ENTRIES SUPPLIED:
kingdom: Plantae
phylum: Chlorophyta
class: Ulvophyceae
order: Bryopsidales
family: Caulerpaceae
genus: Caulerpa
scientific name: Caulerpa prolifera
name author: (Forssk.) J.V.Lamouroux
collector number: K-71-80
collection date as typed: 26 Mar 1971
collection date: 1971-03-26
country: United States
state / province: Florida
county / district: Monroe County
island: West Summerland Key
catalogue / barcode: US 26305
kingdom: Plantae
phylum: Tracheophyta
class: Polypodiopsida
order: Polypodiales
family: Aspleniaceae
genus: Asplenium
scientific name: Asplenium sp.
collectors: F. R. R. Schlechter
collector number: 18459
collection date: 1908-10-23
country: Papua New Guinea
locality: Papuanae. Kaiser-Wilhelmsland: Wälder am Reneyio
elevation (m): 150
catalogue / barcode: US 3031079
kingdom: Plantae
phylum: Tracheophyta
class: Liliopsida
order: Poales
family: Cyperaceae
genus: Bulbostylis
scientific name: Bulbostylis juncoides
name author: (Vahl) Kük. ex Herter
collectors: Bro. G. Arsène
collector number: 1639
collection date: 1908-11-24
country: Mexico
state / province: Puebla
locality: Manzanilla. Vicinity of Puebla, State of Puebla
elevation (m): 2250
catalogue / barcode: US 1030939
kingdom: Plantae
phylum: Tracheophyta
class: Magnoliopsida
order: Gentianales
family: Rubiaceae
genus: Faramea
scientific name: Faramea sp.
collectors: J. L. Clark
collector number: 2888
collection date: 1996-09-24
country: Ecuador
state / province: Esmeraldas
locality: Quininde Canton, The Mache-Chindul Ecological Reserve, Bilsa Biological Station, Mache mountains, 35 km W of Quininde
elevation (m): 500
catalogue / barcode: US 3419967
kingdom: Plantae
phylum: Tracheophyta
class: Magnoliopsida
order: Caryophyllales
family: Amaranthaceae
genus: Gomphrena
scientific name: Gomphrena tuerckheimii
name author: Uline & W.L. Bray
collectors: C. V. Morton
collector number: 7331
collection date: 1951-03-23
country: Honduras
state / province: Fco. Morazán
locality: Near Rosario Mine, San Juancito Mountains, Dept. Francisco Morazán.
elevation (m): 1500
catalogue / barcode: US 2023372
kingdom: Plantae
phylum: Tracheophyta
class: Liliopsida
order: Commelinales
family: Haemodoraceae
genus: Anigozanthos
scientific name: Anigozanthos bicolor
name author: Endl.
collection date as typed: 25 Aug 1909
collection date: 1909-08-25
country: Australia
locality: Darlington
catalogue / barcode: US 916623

THE REQUEST: Render every line of the entries above as a Markdown table with two columns, Number and Text, numbering the lines in order and leaving out any blank ones.

FINAL RESULT:
| Number | Text |
|---|---|
| 1 | kingdom: Plantae |
| 2 | phylum: Chlorophyta |
| 3 | class: Ulvophyceae |
| 4 | order: Bryopsidales |
| 5 | family: Caulerpaceae |
| 6 | genus: Caulerpa |
| 7 | scientific name: Caulerpa prolifera |
| 8 | name author: (Forssk.) J.V.Lamouroux |
| 9 | collector number: K-71-80 |
| 10 | collection date as typed: 26 Mar 1971 |
| 11 | collection date: 1971-03-26 |
| 12 | country: United States |
| 13 | state / province: Florida |
| 14 | county / district: Monroe County |
| 15 | island: West Summerland Key |
| 16 | catalogue / barcode: US 26305 |
| 17 | kingdom: Plantae |
| 18 | phylum: Tracheophyta |
| 19 | class: Polypodiopsida |
| 20 | order: Polypodiales |
| 21 | family: Aspleniaceae |
| 22 | genus: Asplenium |
| 23 | scientific name: Asplenium sp. |
| 24 | collectors: F. R. R. Schlechter |
| 25 | collector number: 18459 |
| 26 | collection date: 1908-10-23 |
| 27 | country: Papua New Guinea |
| 28 | locality: Papuanae. Kaiser-Wilhelmsland: Wälder am Reneyio |
| 29 | elevation (m): 150 |
| 30 | catalogue / barcode: US 3031079 |
| 31 | kingdom: Plantae |
| 32 | phylum: Tracheophyta |
| 33 | class: Liliopsida |
| 34 | order: Poales |
| 35 | family: Cyperaceae |
| 36 | genus: Bulbostylis |
| 37 | scientific name: Bulbostylis juncoides |
| 38 | name author: (Vahl) Kük. ex Herter |
| 39 | collectors: Bro. G. Arsène |
| 40 | collector number: 1639 |
| 41 | collection date: 1908-11-24 |
| 42 | country: Mexico |
| 43 | state / province: Puebla |
| 44 | locality: Manzanilla. Vicinity of Puebla, State of Puebla |
| 45 | elevation (m): 2250 |
| 46 | catalogue / barcode: US 1030939 |
| 47 | kingdom: Plantae |
| 48 | phylum: Tracheophyta |
| 49 | class: Magnoliopsida |
| 50 | order: Gentianales |
| 51 | family: Rubiaceae |
| 52 | genus: Faramea |
| 53 | scientific name: Faramea sp. |
| 54 | collectors: J. L. Clark |
| 55 | collector number: 2888 |
| 56 | collection date: 1996-09-24 |
| 57 | country: Ecuador |
| 58 | state / province: Esmeraldas |
| 59 | locality: Quininde Canton, The Mache-Chindul Ecological Reserve, Bilsa Biological Station, Mache mountains, 35 km W of Quininde |
| 60 | elevation (m): 500 |
| 61 | catalogue / barcode: US 3419967 |
| 62 | kingdom: Plantae |
| 63 | phylum: Tracheophyta |
| 64 | class: Magnoliopsida |
| 65 | order: Caryophyllales |
| 66 | family: Amaranthaceae |
| 67 | genus: Gomphrena |
| 68 | scientific name: Gomphrena tuerckheimii |
| 69 | name author: Uline & W.L. Bray |
| 70 | collectors: C. V. Morton |
| 71 | collector number: 7331 |
| 72 | collection date: 1951-03-23 |
| 73 | country: Honduras |
| 74 | state / province: Fco. Morazán |
| 75 | locality: Near Rosario Mine, San Juancito Mountains, Dept. Francisco Morazán. |
| 76 | elevation (m): 1500 |
| 77 | catalogue / barcode: US 2023372 |
| 78 | kingdom: Plantae |
| 79 | phylum: Tracheophyta |
| 80 | class: Liliopsida |
| 81 | order: Commelinales |
| 82 | family: Haemodoraceae |
| 83 | genus: Anigozanthos |
| 84 | scientific name: Anigozanthos bicolor |
| 85 | name author: Endl. |
| 86 | collection date as typed: 25 Aug 1909 |
| 87 | collection date: 1909-08-25 |
| 88 | country: Australia |
| 89 | locality: Darlington |
| 90 | catalogue / barcode: US 916623 |